# Textauszug
Spaniens Auswahl dominiert das Finale um den WM-Titel und schlägt England mit 1:0. Ihr Passspiel ist dabei eine wahre Augenweide.

Weltmeisterliche Spielerinnentraube: Spaniens Fußballerinnen nach dem Schlusspfiff Foto: Alessandra Tarantino/ap

Es war ein Duell der Systeme, der unterschiedlichen Spielauffassungen, und am Ende stand der Triumph der Schönheit. Spanien ist Fußball-Weltmeister. Mit 1:0 gewann das Kollektiv in den roten Trikots gegen England. Filigrane Technik im Passspiel hatte sich gegen Athletik durchgesetzt. Die spanischen Ideen waren dem englischen Kraftfußball überlegen.

Der Ballbesitzfußball hat in diesen Zeiten, in denen das Spiel gegen den Ball fast schon belächelt worden war, ein Comeback auf der größten Bühne des Fußballs gefeiert. Spanien hat mit dem Ball gewonnen. Und das auch noch hochverdient. „Wir waren heute besser“, sagte die Schützin des einzigen Tors nach dem Spiel. Recht hat sie. Und so ist die Welt zu neuen Weltmeisterinnen gekommen.

# Arbeitsauftrag 1
Beantworte diese Fragen zum Text über das WM-Finale:
(a) Gegen welche Mannschaft gewann Spanien das Finale?
(b) Wer wird als Urheberin des Fotos angegeben?
(c) Was sagte die Schützin des einzigen Tors nach dem Spiel?
# Arbeitsauftrag 2
Nenne in der Reihenfolge ihres Auftretens alle Wörter im Text über das WM-Finale, die die Buchstabenfolge „Welt“ enthalten.
Die Daten sind hier nicht erforderlich.

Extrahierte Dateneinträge
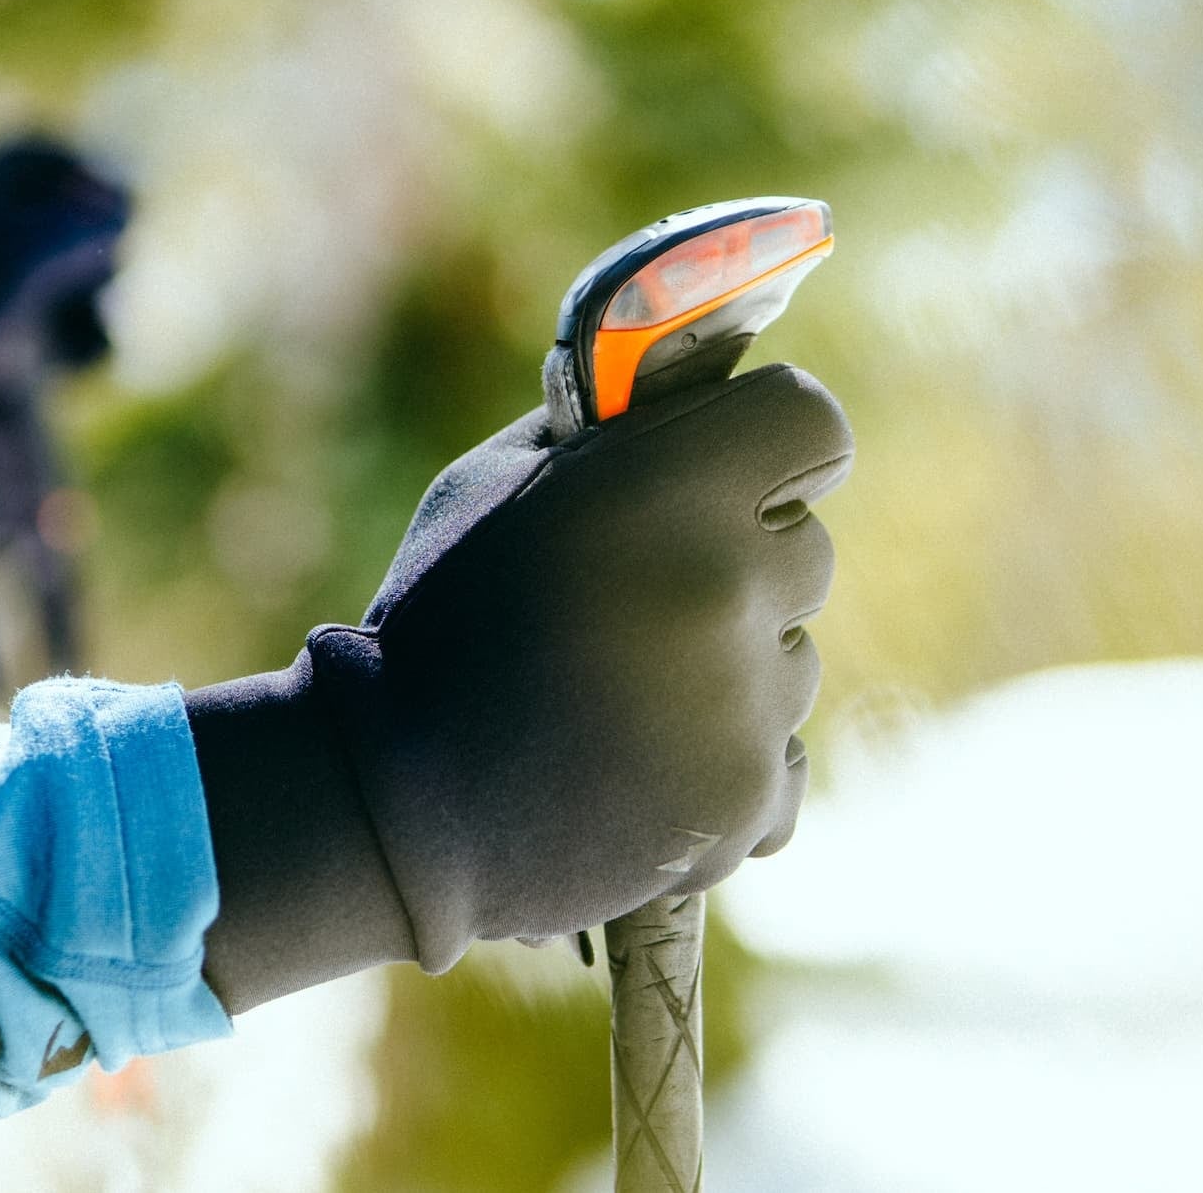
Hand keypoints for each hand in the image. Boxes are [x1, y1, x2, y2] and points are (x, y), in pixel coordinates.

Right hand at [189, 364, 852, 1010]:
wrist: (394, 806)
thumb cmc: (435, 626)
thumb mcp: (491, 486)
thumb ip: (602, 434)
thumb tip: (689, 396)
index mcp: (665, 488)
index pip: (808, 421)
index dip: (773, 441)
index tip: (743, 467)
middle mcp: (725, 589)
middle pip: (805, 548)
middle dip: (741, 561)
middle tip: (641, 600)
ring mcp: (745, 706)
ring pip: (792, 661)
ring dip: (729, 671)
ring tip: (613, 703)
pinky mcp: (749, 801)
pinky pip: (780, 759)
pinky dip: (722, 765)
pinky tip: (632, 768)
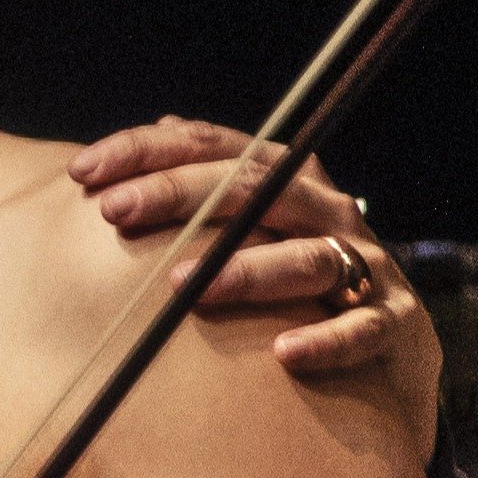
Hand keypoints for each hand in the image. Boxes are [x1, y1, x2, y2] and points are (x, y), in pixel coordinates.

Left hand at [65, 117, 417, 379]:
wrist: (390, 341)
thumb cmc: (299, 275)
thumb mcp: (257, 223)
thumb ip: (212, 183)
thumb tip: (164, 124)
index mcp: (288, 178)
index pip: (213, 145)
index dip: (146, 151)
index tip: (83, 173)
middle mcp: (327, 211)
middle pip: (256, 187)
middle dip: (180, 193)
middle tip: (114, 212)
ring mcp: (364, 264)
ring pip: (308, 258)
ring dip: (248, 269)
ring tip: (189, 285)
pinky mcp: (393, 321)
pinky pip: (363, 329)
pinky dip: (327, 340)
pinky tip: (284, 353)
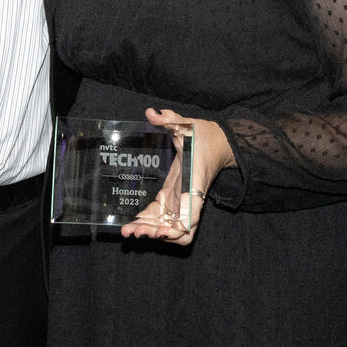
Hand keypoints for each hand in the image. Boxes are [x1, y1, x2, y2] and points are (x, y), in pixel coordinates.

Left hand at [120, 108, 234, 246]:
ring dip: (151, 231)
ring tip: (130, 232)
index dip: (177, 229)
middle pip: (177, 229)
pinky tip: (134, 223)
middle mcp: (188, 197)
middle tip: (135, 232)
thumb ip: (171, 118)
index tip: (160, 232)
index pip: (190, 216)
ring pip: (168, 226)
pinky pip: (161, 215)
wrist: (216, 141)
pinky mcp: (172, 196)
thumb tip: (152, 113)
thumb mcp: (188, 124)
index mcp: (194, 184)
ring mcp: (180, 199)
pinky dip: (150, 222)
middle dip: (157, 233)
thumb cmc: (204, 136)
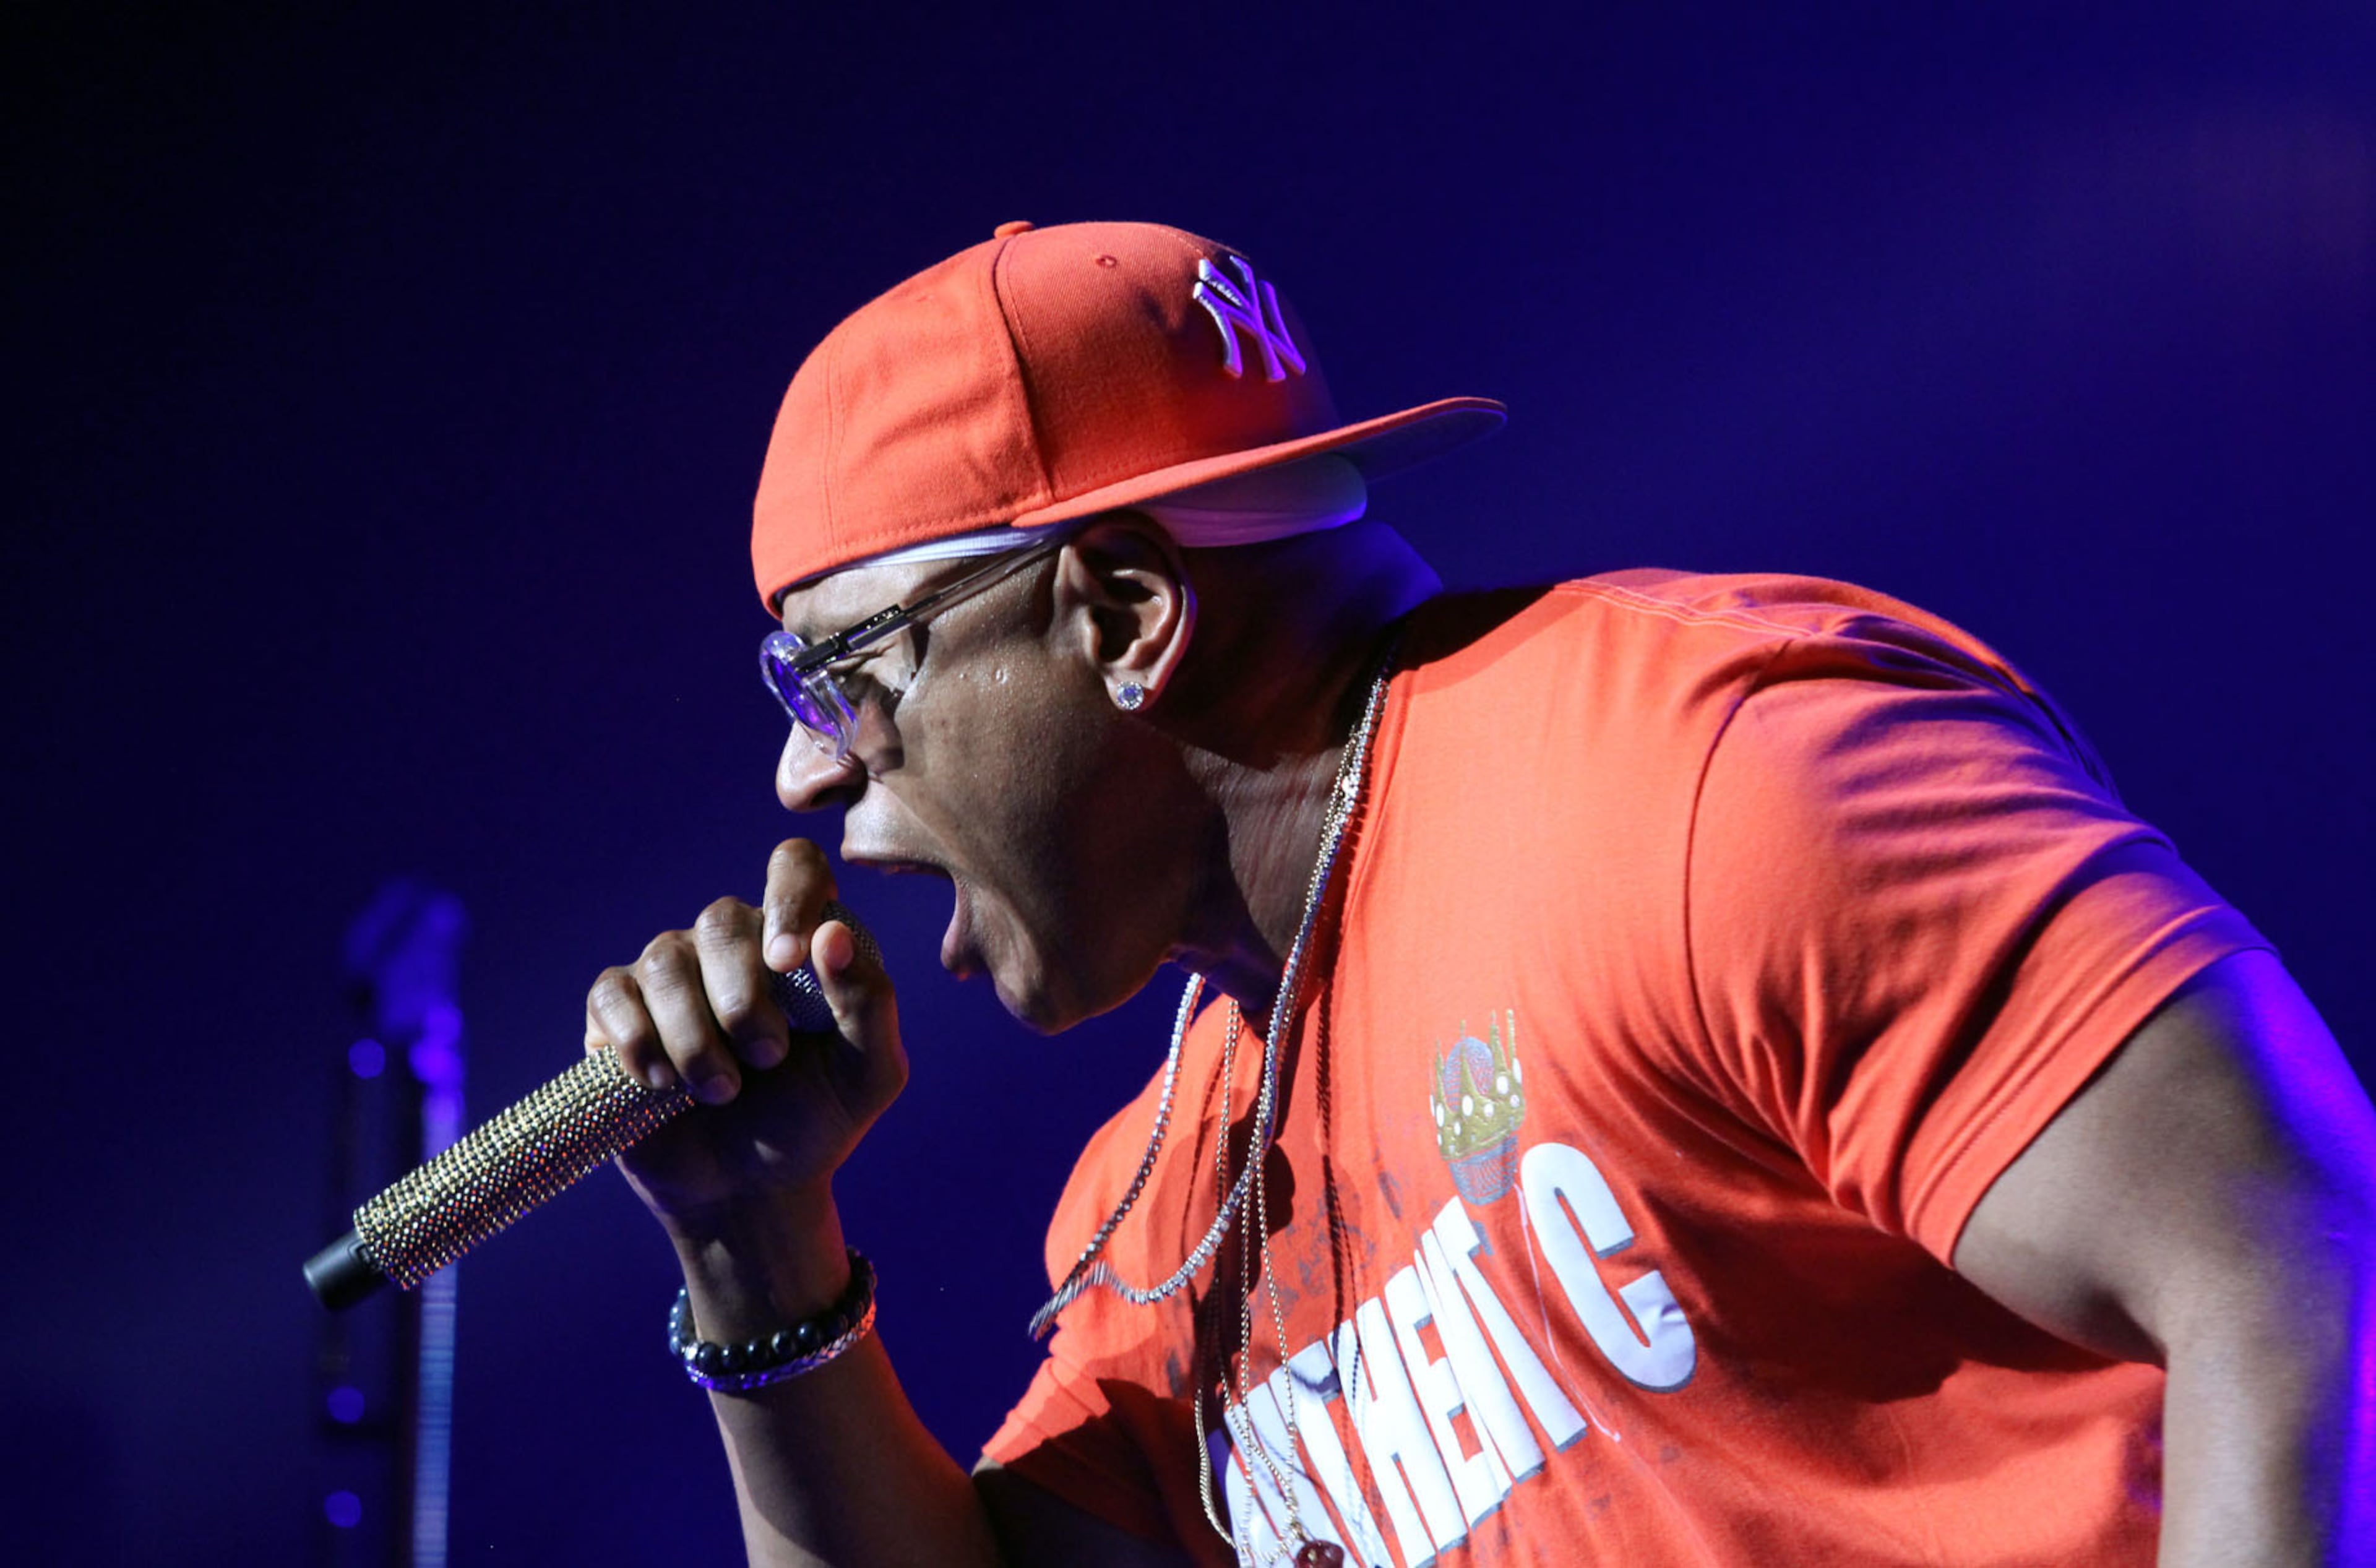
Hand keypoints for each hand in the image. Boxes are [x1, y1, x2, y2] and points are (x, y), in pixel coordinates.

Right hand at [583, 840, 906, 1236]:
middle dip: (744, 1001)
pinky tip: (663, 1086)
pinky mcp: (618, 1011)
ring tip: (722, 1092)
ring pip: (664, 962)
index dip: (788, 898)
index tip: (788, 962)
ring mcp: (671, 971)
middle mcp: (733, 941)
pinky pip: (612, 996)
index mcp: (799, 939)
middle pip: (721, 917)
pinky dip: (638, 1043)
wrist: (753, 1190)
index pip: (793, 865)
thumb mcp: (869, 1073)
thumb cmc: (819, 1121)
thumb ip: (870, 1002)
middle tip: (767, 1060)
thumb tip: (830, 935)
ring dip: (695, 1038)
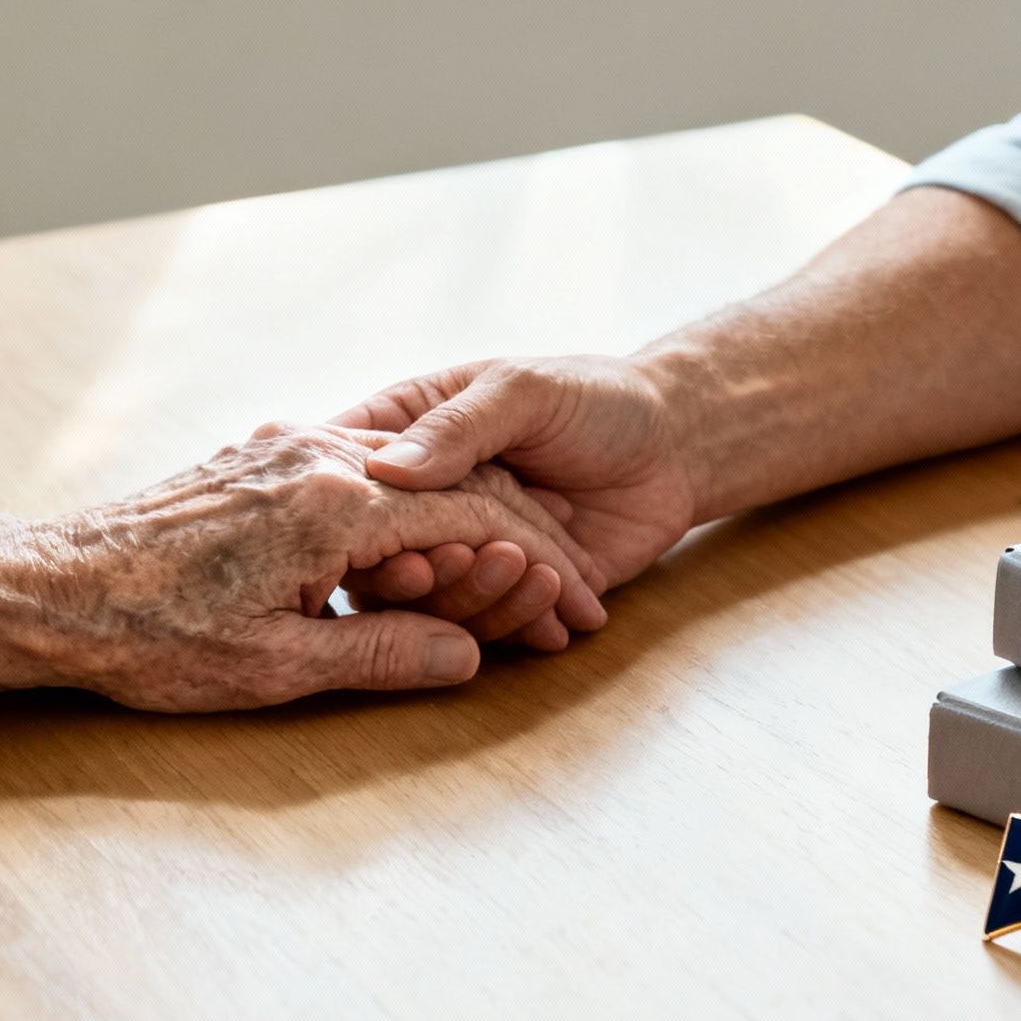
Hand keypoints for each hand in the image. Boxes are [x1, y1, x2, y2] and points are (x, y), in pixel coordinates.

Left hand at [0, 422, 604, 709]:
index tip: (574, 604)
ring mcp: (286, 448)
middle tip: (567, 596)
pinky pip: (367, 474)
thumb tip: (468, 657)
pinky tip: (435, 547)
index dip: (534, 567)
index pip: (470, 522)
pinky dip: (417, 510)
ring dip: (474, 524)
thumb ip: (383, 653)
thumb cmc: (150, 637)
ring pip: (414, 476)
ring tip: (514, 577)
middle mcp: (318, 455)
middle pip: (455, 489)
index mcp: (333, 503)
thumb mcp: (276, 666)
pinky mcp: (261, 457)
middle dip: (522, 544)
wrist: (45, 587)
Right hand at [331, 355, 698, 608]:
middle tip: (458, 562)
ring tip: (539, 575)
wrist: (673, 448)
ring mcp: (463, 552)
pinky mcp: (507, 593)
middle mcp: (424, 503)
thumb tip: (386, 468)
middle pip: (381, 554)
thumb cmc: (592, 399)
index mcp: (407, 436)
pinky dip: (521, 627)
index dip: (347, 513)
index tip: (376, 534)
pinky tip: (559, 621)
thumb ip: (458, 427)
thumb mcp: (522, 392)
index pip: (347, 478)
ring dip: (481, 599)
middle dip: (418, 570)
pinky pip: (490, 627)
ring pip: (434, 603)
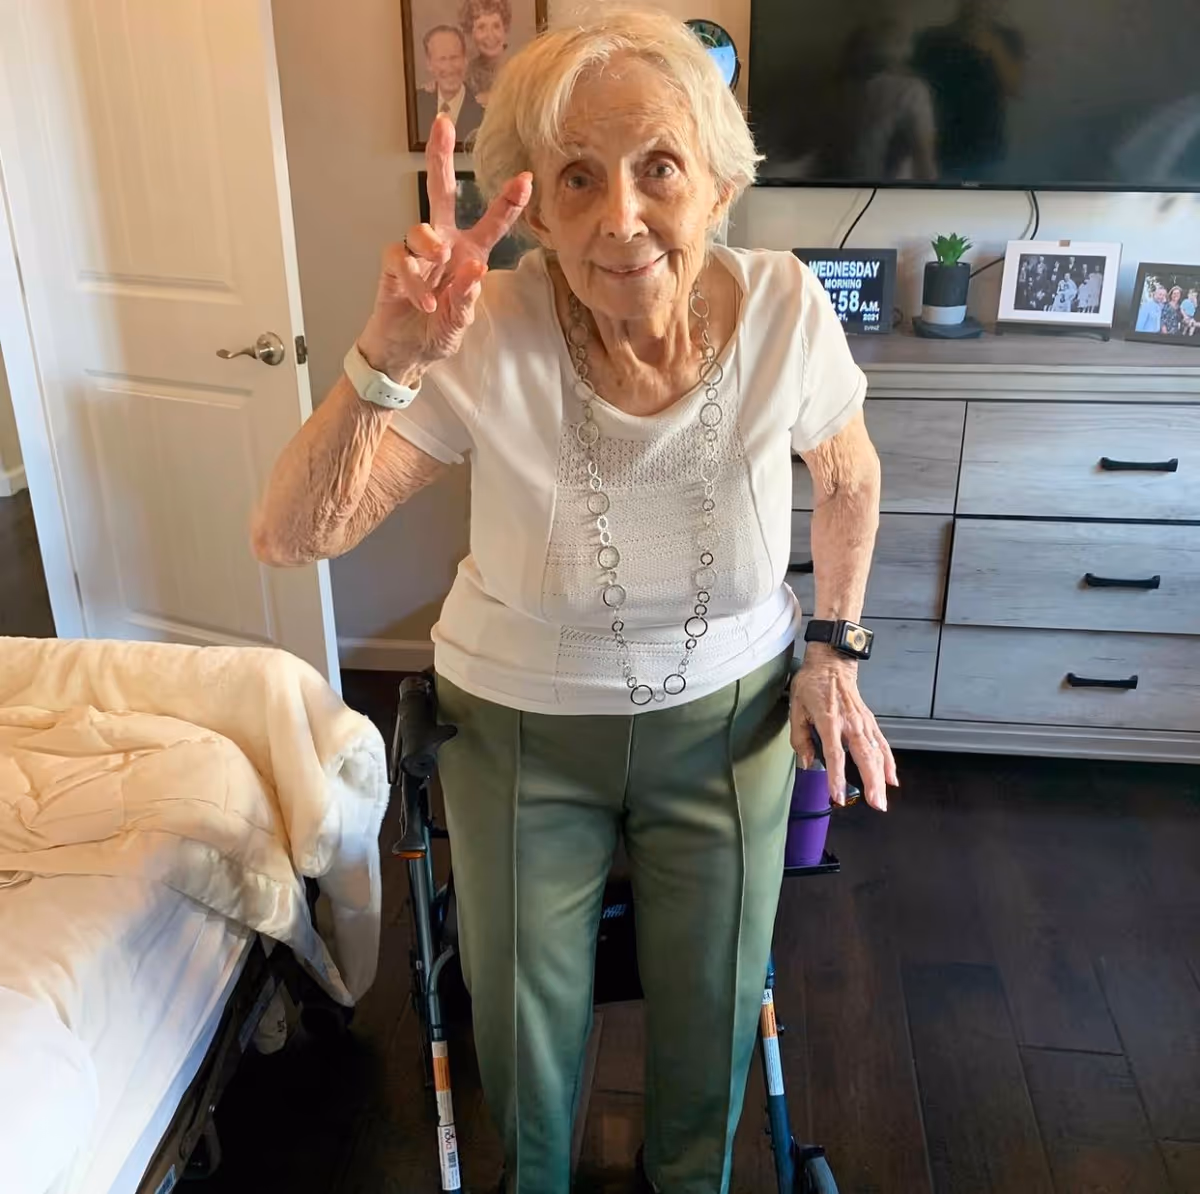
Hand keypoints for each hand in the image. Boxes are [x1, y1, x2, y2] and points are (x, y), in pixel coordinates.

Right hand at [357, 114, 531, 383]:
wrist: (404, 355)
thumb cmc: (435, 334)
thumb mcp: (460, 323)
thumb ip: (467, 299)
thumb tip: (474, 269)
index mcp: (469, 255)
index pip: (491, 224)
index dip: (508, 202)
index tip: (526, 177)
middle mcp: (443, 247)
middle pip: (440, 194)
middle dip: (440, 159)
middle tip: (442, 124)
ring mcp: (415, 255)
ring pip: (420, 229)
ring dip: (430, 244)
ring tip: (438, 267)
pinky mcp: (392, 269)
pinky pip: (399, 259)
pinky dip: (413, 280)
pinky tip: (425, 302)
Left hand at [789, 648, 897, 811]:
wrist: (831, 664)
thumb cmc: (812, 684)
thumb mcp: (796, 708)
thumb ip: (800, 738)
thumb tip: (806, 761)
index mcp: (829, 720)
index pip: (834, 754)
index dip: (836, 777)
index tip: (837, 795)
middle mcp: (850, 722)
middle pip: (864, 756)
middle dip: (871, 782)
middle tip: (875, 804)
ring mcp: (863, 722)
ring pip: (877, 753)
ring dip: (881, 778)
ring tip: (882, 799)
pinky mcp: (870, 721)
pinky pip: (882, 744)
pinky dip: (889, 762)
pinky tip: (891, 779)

# Lösung 1
(a) Gegen England.
(b) Alessandra Tarantino/ap.
(c) „Wir waren heute besser.“

# Lösung 2
Weltmeisterliche, Fußball-Weltmeister, Welt, Weltmeisterinnen